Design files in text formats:

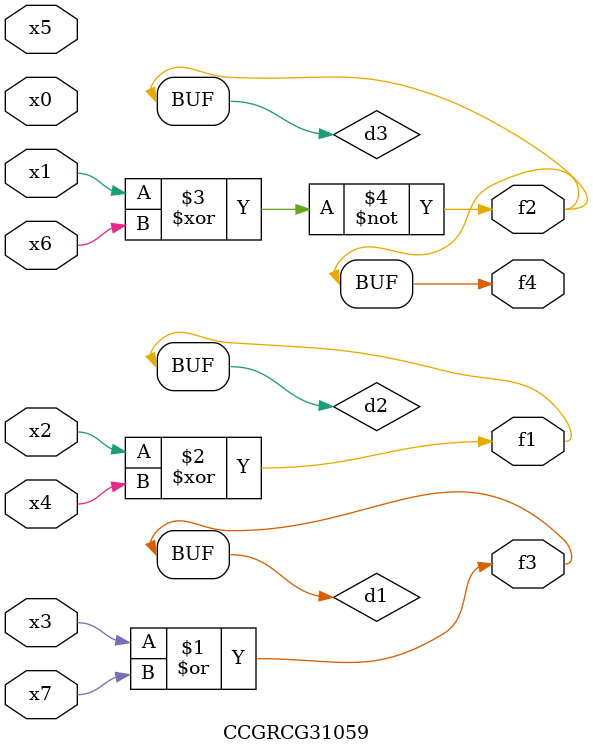
<source format=v>
module CCGRCG31059(
	input x0, x1, x2, x3, x4, x5, x6, x7,
	output f1, f2, f3, f4
);

	wire d1, d2, d3;

	or (d1, x3, x7);
	xor (d2, x2, x4);
	xnor (d3, x1, x6);
	assign f1 = d2;
	assign f2 = d3;
	assign f3 = d1;
	assign f4 = d3;
endmodule

</source>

What is needed:
For the string "assign", go through the entries above and copy each line where it occurs.

Response:
	assign f1 = d2;
	assign f2 = d3;
	assign f3 = d1;
	assign f4 = d3;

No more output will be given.